Add an paragraph level ID in the parla-clarin files

welfare-state-analytics / riksdagen-corpus

Swedish parliamentary proceedings - Riksdagens protokoll 1867-today

Other

26 stars 5 forks source link

Add an paragraph level ID in the parla-clarin files #146

Closed rbbby closed 2 years ago

rbbby commented 2 years ago

The xml schema has not been updated for a long while and we have found both bugs to solve and improvements to make.

[x] #138 solve bug regarding pointers for unknown speakers
[ ] Add an OCR-block level id

And more...

MansMeg commented 2 years ago

I think we should split this to two issues.

MansMeg commented 2 years ago

Based on the discussion we should add a paragraph ID in the form "protocol_id" + random hash with 8 characters.

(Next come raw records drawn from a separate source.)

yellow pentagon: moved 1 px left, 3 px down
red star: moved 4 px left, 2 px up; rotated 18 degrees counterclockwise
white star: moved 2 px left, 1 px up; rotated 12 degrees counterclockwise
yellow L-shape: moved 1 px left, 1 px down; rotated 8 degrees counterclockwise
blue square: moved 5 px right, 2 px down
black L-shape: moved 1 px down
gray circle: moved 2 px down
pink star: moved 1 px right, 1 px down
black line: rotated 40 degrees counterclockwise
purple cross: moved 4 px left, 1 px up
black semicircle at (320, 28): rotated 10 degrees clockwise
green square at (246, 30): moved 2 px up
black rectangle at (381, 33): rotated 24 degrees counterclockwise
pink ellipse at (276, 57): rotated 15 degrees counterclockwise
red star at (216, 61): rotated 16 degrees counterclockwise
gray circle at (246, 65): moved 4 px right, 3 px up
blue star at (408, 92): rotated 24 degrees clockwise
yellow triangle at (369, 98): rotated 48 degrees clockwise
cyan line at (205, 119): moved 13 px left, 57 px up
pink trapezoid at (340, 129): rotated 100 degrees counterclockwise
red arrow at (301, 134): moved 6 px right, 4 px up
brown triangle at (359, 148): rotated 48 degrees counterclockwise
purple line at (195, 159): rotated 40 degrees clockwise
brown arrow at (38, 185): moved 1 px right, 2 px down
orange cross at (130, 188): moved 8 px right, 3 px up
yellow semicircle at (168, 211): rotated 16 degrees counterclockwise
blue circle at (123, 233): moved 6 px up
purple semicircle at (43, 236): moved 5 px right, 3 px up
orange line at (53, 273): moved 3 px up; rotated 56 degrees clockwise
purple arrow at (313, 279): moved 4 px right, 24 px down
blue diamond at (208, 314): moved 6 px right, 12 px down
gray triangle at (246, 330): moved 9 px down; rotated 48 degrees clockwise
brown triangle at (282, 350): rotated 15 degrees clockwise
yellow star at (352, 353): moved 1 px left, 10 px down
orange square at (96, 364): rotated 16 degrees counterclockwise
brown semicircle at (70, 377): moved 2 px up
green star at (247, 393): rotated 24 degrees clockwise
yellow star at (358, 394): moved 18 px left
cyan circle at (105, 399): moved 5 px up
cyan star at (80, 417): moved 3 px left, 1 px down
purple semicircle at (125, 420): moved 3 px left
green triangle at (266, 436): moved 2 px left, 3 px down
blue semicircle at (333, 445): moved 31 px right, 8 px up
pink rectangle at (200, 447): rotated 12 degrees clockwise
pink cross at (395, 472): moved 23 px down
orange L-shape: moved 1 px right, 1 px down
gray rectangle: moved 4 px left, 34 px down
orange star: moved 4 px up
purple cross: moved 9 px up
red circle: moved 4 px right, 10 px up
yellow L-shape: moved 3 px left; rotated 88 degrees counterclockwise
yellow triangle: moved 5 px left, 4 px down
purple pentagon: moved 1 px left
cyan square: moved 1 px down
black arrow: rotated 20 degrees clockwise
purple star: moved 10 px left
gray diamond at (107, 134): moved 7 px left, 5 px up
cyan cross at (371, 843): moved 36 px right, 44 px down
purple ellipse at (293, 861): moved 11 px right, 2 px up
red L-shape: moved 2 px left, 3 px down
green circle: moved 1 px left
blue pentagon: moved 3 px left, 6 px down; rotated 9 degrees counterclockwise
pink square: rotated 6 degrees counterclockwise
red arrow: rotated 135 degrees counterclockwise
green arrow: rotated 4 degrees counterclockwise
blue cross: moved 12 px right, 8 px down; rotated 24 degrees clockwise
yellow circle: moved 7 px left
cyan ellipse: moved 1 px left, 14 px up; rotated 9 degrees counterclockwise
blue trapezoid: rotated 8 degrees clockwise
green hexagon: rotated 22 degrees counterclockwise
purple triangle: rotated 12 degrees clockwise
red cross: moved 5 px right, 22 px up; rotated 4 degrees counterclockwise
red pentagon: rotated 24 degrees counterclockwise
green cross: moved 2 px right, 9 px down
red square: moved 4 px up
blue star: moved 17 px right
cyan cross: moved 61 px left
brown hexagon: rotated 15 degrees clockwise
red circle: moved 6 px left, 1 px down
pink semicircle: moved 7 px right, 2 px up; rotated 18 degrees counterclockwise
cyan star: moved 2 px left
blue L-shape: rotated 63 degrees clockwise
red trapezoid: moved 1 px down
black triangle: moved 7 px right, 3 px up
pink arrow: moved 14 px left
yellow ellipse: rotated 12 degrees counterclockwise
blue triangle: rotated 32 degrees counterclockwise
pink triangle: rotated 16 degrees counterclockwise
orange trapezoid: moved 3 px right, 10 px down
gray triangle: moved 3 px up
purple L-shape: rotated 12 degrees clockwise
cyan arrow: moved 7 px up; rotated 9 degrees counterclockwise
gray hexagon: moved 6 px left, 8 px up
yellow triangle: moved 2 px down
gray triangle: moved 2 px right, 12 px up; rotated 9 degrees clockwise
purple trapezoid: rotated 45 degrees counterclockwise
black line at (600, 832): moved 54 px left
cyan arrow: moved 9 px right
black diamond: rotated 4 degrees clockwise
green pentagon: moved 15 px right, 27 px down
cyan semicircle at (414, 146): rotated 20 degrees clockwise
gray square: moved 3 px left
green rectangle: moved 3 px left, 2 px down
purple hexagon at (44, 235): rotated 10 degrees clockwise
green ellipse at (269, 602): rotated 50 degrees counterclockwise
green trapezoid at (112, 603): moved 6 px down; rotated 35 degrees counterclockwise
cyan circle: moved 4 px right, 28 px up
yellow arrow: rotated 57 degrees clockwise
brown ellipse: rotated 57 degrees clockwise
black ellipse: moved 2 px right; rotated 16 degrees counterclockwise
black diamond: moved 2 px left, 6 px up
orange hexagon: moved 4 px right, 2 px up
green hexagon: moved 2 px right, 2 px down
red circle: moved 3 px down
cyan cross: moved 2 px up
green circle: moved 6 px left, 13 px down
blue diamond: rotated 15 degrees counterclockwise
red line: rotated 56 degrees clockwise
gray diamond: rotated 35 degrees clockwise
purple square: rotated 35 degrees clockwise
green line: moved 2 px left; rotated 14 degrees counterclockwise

MansMeg commented 2 years ago

After discussions with others I suggest that we use a UUID as ID here: https://en.wikipedia.org/wiki/Universally_unique_identifier

This can be done with the uuid package in R (and I assume there is an equivalent library for Python). This should be globally unique, that was my worry.

ninpnin commented 2 years ago

I would probably go with this: https://github.com/skorokithakis/shortuuid . It generates an UUID and formats it in base57 so the IDs aren't going to be awfully long in text.

>>> shortuuid.uuid()
'AzwhqneGDoe2EgepXtWusu'

MansMeg commented 2 years ago

Ok. Does this exist in other languages than Python? The benefit with UUID is that more or less any language seem to support generating UUID?

ninpnin commented 2 years ago

It is UUID (you get the same amount of random bits), it's just how you format it.

MansMeg commented 2 years ago

Ok. Is the formating easy to do? I can't find a quick R package that does this? UUID has the benefit that it is very much standard. Although, I could probably code up an R package to do this if it is beneficial. How much space would we save bu using short uuid compared to UUID?

ninpnin commented 2 years ago

Done in https://github.com/welfare-state-analytics/riksdagen-corpus/commit/aa17c1c0e3bab4fa19926ab691dcc8928452a20e . The IDs are encoded in base58.

MansMeg commented 2 years ago

Great!